-- Supplied passage --

[start]

Tags: #History, #Non-Fiction, #Medieval, #Germany, #Baltic States

Pomerellia Up for Grabs

While Ladislas the Short and Henryk of Silesia were contending for the crown in the south, the dukes of Brandenburg had moved into Pomerellia again, claiming that land for themselves. In the late 1260s Duke Mestwin had sought their aid against his brother and the Teutonic Knights. The price was Mestwin becoming a vassal of the ambitious dukes. The feudal relationship, however, was rarely a quiet one. There was a quarrel in 1272, during which the Brandenburgers had occupied most of the duchy, but after failing to capture Danzig the dukes had declared themselves satisfied with a settlement that confirmed their status as Mestwin’s overlords. Later, when Mestwin willed his lands to his Piast relatives, the Brandenburg dukes were not strong enough to make valid their right to dispose of escheated lands. In 1295 Przemysł made a brief visit to Pomerellia but was able to heal only a few of the many angry feelings left by Mestwin’s quarrels with the bishops, abbots, and vassals. Przemysł’s death the following year brought renewed chaos to the north – his daughter, who inherited a claim to his lands, was married to Wenceslas II; this made the Bohemian monarch the leading candidate to be king of Poland, and Wenceslas immediately moved to occupy Cracow. Meanwhile, Leszek the Black and Ladislas the Short each raised claims to Pomerellia, and Henryk of Silesia tried to seize Great Poland. It was under these dizzying circumstances that the Swenza family rose to prominence, and it was no surprise that they recognised Wenceslas II as king and worked closely with his Brandenburg supporters, just as they did with Wenceslas III during his short reign (1305 – 6).

There was no way for the Swenzas to foresee that in 1306 Ladislas the Short would become king, nor even to anticipate that his short visit to Pomerellia that year would be such a disaster – Ladislas, wanting to punish the Swenzas for their disloyalty (and perhaps confiscate their lands in order to pay his expenses), ordered their arrest on charges of treason. The frightened nobles appealed to Brandenburg, whose aged duke soon occupied all Pomerellia except Danzig, and in Danzig only the citadel held out. The town, with its many German merchants, surrendered without fighting.

[end]

-- Information provided --

[start]

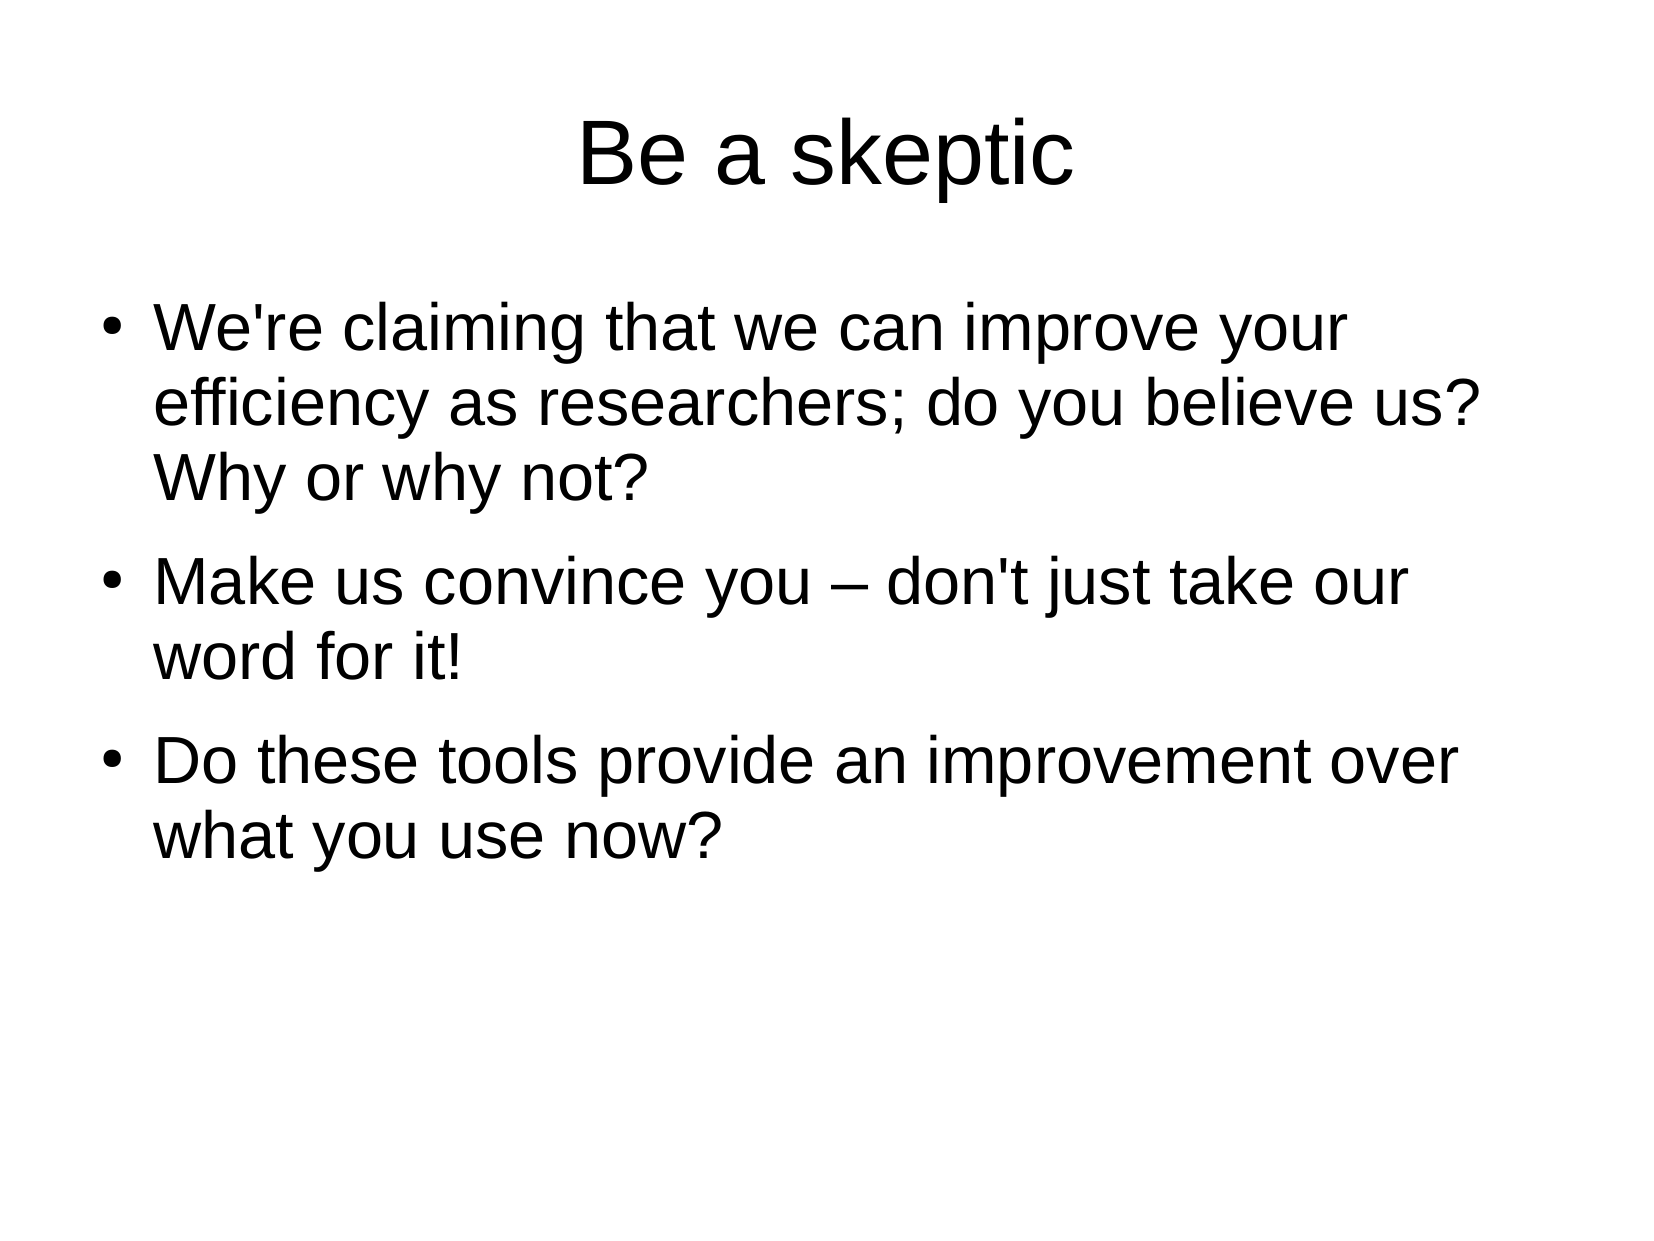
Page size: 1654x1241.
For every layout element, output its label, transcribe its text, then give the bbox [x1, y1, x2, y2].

list We're claiming that we can improve your efficiency as researchers; do you believe us? Why or why not? Make us convince you – don't just take our word for it! Do these tools provide an improvement over what you use now? [82, 290, 1571, 1010]
title Be a skeptic [82, 49, 1571, 257]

[end]

-- Exercises to complete --
A) In the passage on Pomerellia, what city did the dukes of Brandenburg fail to capture during the 1272 quarrel?
B) Write what comes next in the passage on Pomerellia, picking up after its final sentence.

-- Written answers --
A) Danzig.

B)
As the siege continued, the royalist commander at Danzig twice asked Ladislas to come to his aid, but he was told that since no rescue could be expected, he should seek aid from the Teutonic Knights. He did so. That fateful request was to mark the end of the first great era of crusading in Prussia, the era when all the enemies of paganism customarily co-operated. Nobody seems to have foreseen that the quarrel between the Prussian master and the king would endure as long as it did, but in retrospect it seems so logical that some historians have viewed the ensuing events as premeditated aggression.

This suspicion is associated with the change in the order’s leadership. Conrad Sack retired in early 1306 on grounds of health. His last campaign had been a winter attack on Gardinas – his men had clambered over the walls under the cover of a snowstorm and had overwhelmed the sleepy garrison, but they had been unable to take the keep. His successor, the well-born Sieghard von Schwarzburg, the castellan of Culm, resigned after only a few months. The electors then chose Heinrich von Plötzke, a notable warrior who had been sent to Prussia by the grand master only a few months before.

Master Sieghard had sent a garrison to join the embattled royalist Pomerellians in Danzig. There was nothing particularly notable about this. This action and the little that followed immediately from it were considered so insignificant at the time that the chroniclers, Peter von Dusburg and Nicholas von Jeroschin, did not interrupt their narratives to mention it. But it was an important step. From that moment on, the Teutonic Order was deeply enmeshed in the Pomerellian-Polish issues; afterward, the more Heinrich von Plötzke learned about Ladislas’ plans for Pomerellia, the less willing he was to turn the province over to him.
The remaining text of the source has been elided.